▶ [What you need to do]:
1. Rewrite the commentary on The Rings of Power, starting at the words "An online feud" and ending after "vilified and lambasted.". Replace "Twitterati" with "online commentators".
2. Extend the commentary on The Rings of Power past its last sentence.

▶ [Supplied text]:
^^^^^^^^^^^^^^^^

Well, I can cancel my Amazon Prime subscription again. The last episode of The Rings of Power came out recently. Now that all the results are in, I can happily say that both the show and its reviewers have been … very much as expected.

An online feud has been raging for several years between the entertainment industry ‘Hollywood’ and a reasonably large portion of its customers. On one side, the industry has subscribed to a progressive agenda. In all things it clearly seeks the approval of the green-left Twitterati, who have a very specific notion of what ‘progress’ ought to look like in the industry – that is, a cast that is racially and sexually diverse, but not ideologically diverse, and a plot that subverts expectations and counteracts the narratives of traditional white society – and are willing to cancel and boycott anything that doesn’t meet their specifications.

Heretics like JK Rowling, whose moral compass does not point precisely to the current location of the Left’s wandering magnetic pole, and who is willing to say so out loud, are vilified and lambasted.

On the other hand, many viewers are not progressive and are frequently aggravated by what the industry is doing. Their complaints are many, and many of their complaints are valid. What annoys them more than anything else is when the industry takes an existing creative work and then ‘re-imagines’ it for the twenty-first century. Like Ghost-BustersMulanDoctor Who, and most recently, Lord of the Rings.

^^^^^^^^^^^^^^^^

▶ [Recorded information]:
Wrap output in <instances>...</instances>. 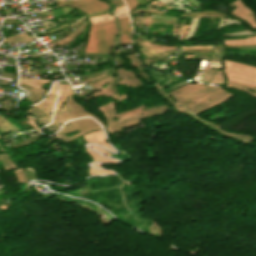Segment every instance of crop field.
Returning a JSON list of instances; mask_svg holds the SVG:
<instances>
[{
    "label": "crop field",
    "mask_w": 256,
    "mask_h": 256,
    "mask_svg": "<svg viewBox=\"0 0 256 256\" xmlns=\"http://www.w3.org/2000/svg\"><path fill=\"white\" fill-rule=\"evenodd\" d=\"M113 34V20L91 25L85 53H108Z\"/></svg>",
    "instance_id": "obj_1"
},
{
    "label": "crop field",
    "mask_w": 256,
    "mask_h": 256,
    "mask_svg": "<svg viewBox=\"0 0 256 256\" xmlns=\"http://www.w3.org/2000/svg\"><path fill=\"white\" fill-rule=\"evenodd\" d=\"M119 21L122 30L121 44L131 42V27L128 16L120 18Z\"/></svg>",
    "instance_id": "obj_3"
},
{
    "label": "crop field",
    "mask_w": 256,
    "mask_h": 256,
    "mask_svg": "<svg viewBox=\"0 0 256 256\" xmlns=\"http://www.w3.org/2000/svg\"><path fill=\"white\" fill-rule=\"evenodd\" d=\"M57 4H58V7L60 6L78 7L81 5L88 4V5L79 7V9L85 11L86 13L109 8V6L106 3L99 0H74V1H68V2H57Z\"/></svg>",
    "instance_id": "obj_2"
},
{
    "label": "crop field",
    "mask_w": 256,
    "mask_h": 256,
    "mask_svg": "<svg viewBox=\"0 0 256 256\" xmlns=\"http://www.w3.org/2000/svg\"><path fill=\"white\" fill-rule=\"evenodd\" d=\"M129 10L134 9L137 7V2L135 0H124Z\"/></svg>",
    "instance_id": "obj_4"
}]
</instances>
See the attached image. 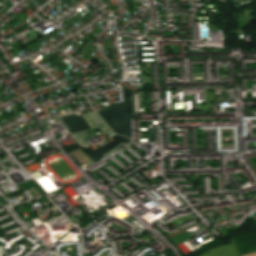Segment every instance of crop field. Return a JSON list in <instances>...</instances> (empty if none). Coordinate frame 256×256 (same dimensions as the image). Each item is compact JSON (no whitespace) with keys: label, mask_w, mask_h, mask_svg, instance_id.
Wrapping results in <instances>:
<instances>
[{"label":"crop field","mask_w":256,"mask_h":256,"mask_svg":"<svg viewBox=\"0 0 256 256\" xmlns=\"http://www.w3.org/2000/svg\"><path fill=\"white\" fill-rule=\"evenodd\" d=\"M123 103L111 105L112 109L98 113L115 133L131 138L130 101L128 90L122 87Z\"/></svg>","instance_id":"obj_1"},{"label":"crop field","mask_w":256,"mask_h":256,"mask_svg":"<svg viewBox=\"0 0 256 256\" xmlns=\"http://www.w3.org/2000/svg\"><path fill=\"white\" fill-rule=\"evenodd\" d=\"M245 256H256V253L245 255Z\"/></svg>","instance_id":"obj_5"},{"label":"crop field","mask_w":256,"mask_h":256,"mask_svg":"<svg viewBox=\"0 0 256 256\" xmlns=\"http://www.w3.org/2000/svg\"><path fill=\"white\" fill-rule=\"evenodd\" d=\"M199 256H239V254L231 240V243L211 248Z\"/></svg>","instance_id":"obj_4"},{"label":"crop field","mask_w":256,"mask_h":256,"mask_svg":"<svg viewBox=\"0 0 256 256\" xmlns=\"http://www.w3.org/2000/svg\"><path fill=\"white\" fill-rule=\"evenodd\" d=\"M112 138H114L115 140L109 142L108 144L104 145L103 147L99 148L98 150H96L94 152L90 148H82L78 144L66 148V151L69 152V151L79 147L82 151H84L90 158H92L96 162L99 159H101L100 156L102 154L112 150L114 147H116L121 142H123L125 144L129 142V139L121 137L119 135H115Z\"/></svg>","instance_id":"obj_2"},{"label":"crop field","mask_w":256,"mask_h":256,"mask_svg":"<svg viewBox=\"0 0 256 256\" xmlns=\"http://www.w3.org/2000/svg\"><path fill=\"white\" fill-rule=\"evenodd\" d=\"M83 119L86 121V123L89 125L90 128L93 127V125L90 123V121L87 119L85 115H81ZM81 116L76 117V115L63 117L62 120L65 122L71 133L89 129L88 125L85 123V121L82 119Z\"/></svg>","instance_id":"obj_3"}]
</instances>
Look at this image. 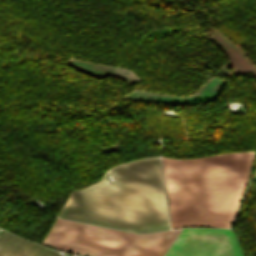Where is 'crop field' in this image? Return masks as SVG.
Masks as SVG:
<instances>
[{"instance_id":"crop-field-1","label":"crop field","mask_w":256,"mask_h":256,"mask_svg":"<svg viewBox=\"0 0 256 256\" xmlns=\"http://www.w3.org/2000/svg\"><path fill=\"white\" fill-rule=\"evenodd\" d=\"M255 151L179 160L161 158L172 227H229Z\"/></svg>"},{"instance_id":"crop-field-2","label":"crop field","mask_w":256,"mask_h":256,"mask_svg":"<svg viewBox=\"0 0 256 256\" xmlns=\"http://www.w3.org/2000/svg\"><path fill=\"white\" fill-rule=\"evenodd\" d=\"M75 191L166 210L159 158L117 166L111 170L116 183L106 175ZM72 192L58 217L136 232L169 229L164 210Z\"/></svg>"},{"instance_id":"crop-field-3","label":"crop field","mask_w":256,"mask_h":256,"mask_svg":"<svg viewBox=\"0 0 256 256\" xmlns=\"http://www.w3.org/2000/svg\"><path fill=\"white\" fill-rule=\"evenodd\" d=\"M180 231L135 234L56 218L42 244L86 256H162Z\"/></svg>"},{"instance_id":"crop-field-4","label":"crop field","mask_w":256,"mask_h":256,"mask_svg":"<svg viewBox=\"0 0 256 256\" xmlns=\"http://www.w3.org/2000/svg\"><path fill=\"white\" fill-rule=\"evenodd\" d=\"M164 256H241L228 229H182Z\"/></svg>"},{"instance_id":"crop-field-5","label":"crop field","mask_w":256,"mask_h":256,"mask_svg":"<svg viewBox=\"0 0 256 256\" xmlns=\"http://www.w3.org/2000/svg\"><path fill=\"white\" fill-rule=\"evenodd\" d=\"M37 244L22 240L9 233L0 235V256H30Z\"/></svg>"},{"instance_id":"crop-field-6","label":"crop field","mask_w":256,"mask_h":256,"mask_svg":"<svg viewBox=\"0 0 256 256\" xmlns=\"http://www.w3.org/2000/svg\"><path fill=\"white\" fill-rule=\"evenodd\" d=\"M60 254L57 252H54L48 248L42 247L38 245L36 250L33 252L31 256H59Z\"/></svg>"},{"instance_id":"crop-field-7","label":"crop field","mask_w":256,"mask_h":256,"mask_svg":"<svg viewBox=\"0 0 256 256\" xmlns=\"http://www.w3.org/2000/svg\"><path fill=\"white\" fill-rule=\"evenodd\" d=\"M253 179H255V180H256V173H255V175H254Z\"/></svg>"},{"instance_id":"crop-field-8","label":"crop field","mask_w":256,"mask_h":256,"mask_svg":"<svg viewBox=\"0 0 256 256\" xmlns=\"http://www.w3.org/2000/svg\"><path fill=\"white\" fill-rule=\"evenodd\" d=\"M61 256V255H60Z\"/></svg>"}]
</instances>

^^^^^^^^^^^^^^^^

▶ [Outputs in order]:
1.
An online feud has been raging for several years between the entertainment industry ‘Hollywood’ and a reasonably large portion of its customers. On one side, the industry has subscribed to a progressive agenda. In all things it clearly seeks the approval of the green-left online commentators, who have a very specific notion of what ‘progress’ ought to look like in the industry – that is, a cast that is racially and sexually diverse, but not ideologically diverse, and a plot that subverts expectations and counteracts the narratives of traditional white society – and are willing to cancel and boycott anything that doesn’t meet their specifications.

Heretics like JK Rowling, whose moral compass does not point precisely to the current location of the Left’s wandering magnetic pole, and who is willing to say so out loud, are vilified and lambasted.

2.
There’s a pattern to the conflict. Hollywood blames the disgruntled viewers for being the problem (clearly the only reason they could object to this wonderful re-imagined artwork is that they are bigots). And the disgruntled viewers whine on Twitter that they just wanted to watch Star Wars, not attend a feminist re-education camp.

You see?

I get curiously gleeful watching this feud unfold, and occasionally even enjoy chiming in (as when I previously advised Spectator Australia subscribers not to waste any money watching the latest Matrix abomination). But I don’t think that the entertainment industry really understands the issue that is inciting vitriol from its alt-right nemeses.

Racial and sexual diversity is superficial at best. Do viewers really feel threatened by strong female characters? Do they really feel uncomfortable seeing racial diversity on the screen? Of course not. We may, for example, think racial anachronism is strange in a period drama that aims for historical accuracy in every other respect, but it doesn’t affect the viewing experience. Undoubtedly we’re annoyed at the reason for the diversity and the preachiness of it all, but on its own it can’t ruin a story. We certainly don’t begrudge any racially diverse actors from getting good acting gigs!


The real issues being contested are much more interesting than the superficial progressive punch-list for PC productions, and this stood out to me clearly with The Rings of Power.

Let me say up-front – the show was not a total write-off. I was able to watch it all through to the end, found it mildly entertaining, and am interested to see how they finish the story. But by no means would I call it ‘good’.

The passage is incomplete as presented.